Runcorn had already employed “pulchritude” twice; so his old eyes in search of a synonym fixed themselves upon the trim head of Miss Smith, the plucked eyebrows, the darkened lashes and the well-powdered nose.

Miss Smith, however, deep in a brown study, was unconscious of his stare. She, too, was in search of a word, but she didn’t mind what it meant so long as it was sufficiently mellifluous and began with a V. For a long time she had been troubled about the ordinariness of her surname, which whenever she shut her eyes she was apt to see in large shining letters upon a cinema screen: “Starring Virginia Smith.” But “Smith” was clearly impossible, and since she firmly believed that her success in the semi-final had brought her one step nearer to Hollywood, the problem of a substitute now became urgent. The prize for the winner of the Beauty Competition was a film-test; thence it was but a short step to becoming a Starlet, and thence to a Star.
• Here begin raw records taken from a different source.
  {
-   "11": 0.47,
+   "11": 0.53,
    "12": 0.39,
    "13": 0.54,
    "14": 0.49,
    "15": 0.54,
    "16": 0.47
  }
Most of her favourite film-stars bore alliterative names, but her vocabulary was somewhat limited and she knew very few words beginning with V. “Virginia Vale” had tempted her, but she thought it sounded rather like a suburb or a telephone exchange, and now she was weighing up the respective merits of Virtue and Verity. For this purpose she shut her eyes until she could feel the long lashes tickling and watched in her imagination the familiar flickering screen with the incandescent captions: “Starring James Mason and Virginia Verity,” “Starring Virginia Virtue and Stewart Granger.” She was thus occupied when a banshee scream, rather like a railway engine’s whistle only hoarser and more throaty, awakened her out of her daydream with a start.
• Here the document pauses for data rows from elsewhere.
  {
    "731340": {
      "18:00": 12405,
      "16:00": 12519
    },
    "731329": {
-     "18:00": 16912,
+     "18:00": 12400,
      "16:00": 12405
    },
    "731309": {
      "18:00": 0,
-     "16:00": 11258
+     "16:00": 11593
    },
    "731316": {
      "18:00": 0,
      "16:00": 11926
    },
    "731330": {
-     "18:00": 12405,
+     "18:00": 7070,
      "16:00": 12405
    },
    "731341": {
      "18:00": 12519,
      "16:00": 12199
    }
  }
It was the voice-pipe by which the office downstairs communicated with Mr. Runcorn and vice-versa. This horrible instrument, which she felt sure was full of spit, had been a daring innovation when it was first installed about 1850; and Mr. Runcorn, who now had a telephone on his desk, nevertheless obstinately insisted that the voice-pipe should still be used for speaking between the offices. In order to work it you took a deep breath, put your lips to the mouthpiece, and blew. This produced the whistle. Thereafter you shouted your message in such a loud voice that the person below would hear you even without the aid of the instrument. Its use, in fact, was simply a convention, quite unrelated to any utilitarian end.

With revulsion, Miss Smith put her shell-pink ear to the repellent mouthpiece and felt a scorching sirocco blowing into it, which was the spotty office boy’s breath. When it had blown itself out she wiped the mouthpiece with a tiny blue handkerchief and cautiously spoke into it, removing her lips from it very quickly lest they should be contaminated by the office boy’s reply. A wheezing noise came out of the pipe, and she shouted “Speak louder” at the top of her voice. He did so, and she was able to hear him through the worm-eaten floorboards: “The Mayor to see the Boss.” Mr. Runcorn, who had also heard although he was several yards from the voice-pipe, looked up from his writing and inclined his head. She shouted back “Send him up, please,” and the office boy’s shrill unbroken tenor came up through the floor: “Okay.”

The Mayor was a small sandy man called John Wilkes, who invariably signed his Christian name as Jno. He was without presence, dignity or ambition, and he was always in a hurry because he was always “doing things for people.” He had been chosen as Mayor for no other reason than this: that he was kind. And because he was also humble, so that none of the Councillors had cause to be jealous of him, he looked like remaining in office until he died; for there was no great competition for the Mayoralty of the small decaying town. The little man was literally killing himself with kindness, for he could never bring himself to say no to anybody who asked him to do anything for them. He lived in a state of perpetual breathlessness.

He now burst into the room, greeted Mr. Runcorn, and rushed across to shake Miss Smith’s hand and congratulate her upon her success. Her mouth was full of antiseptic lozenges, so she said nothing, but fluttered her eyelids at him and gave him what she believed to be an enigmatic smile. “Really, Runcorn,” he said, “you’re a lucky dog, you know: sitting in here all day with nothing to do but stare at a Beauty Queen! Poor me, I’ve just come from the Council and now I’m off to a Festival Committee.”

He threw himself into the visitor’s chair opposite Mr. Runcorn’s desk.

“Frankly, I’m worried about the Festival. There seems no interest, no real enthusiasm at all. I say to them, ‘Let’s relive our glorious ’istory,’ and they only shrug their shoulders. I tell ’em it’ll help to earn dollars for the country, and they just don’t care.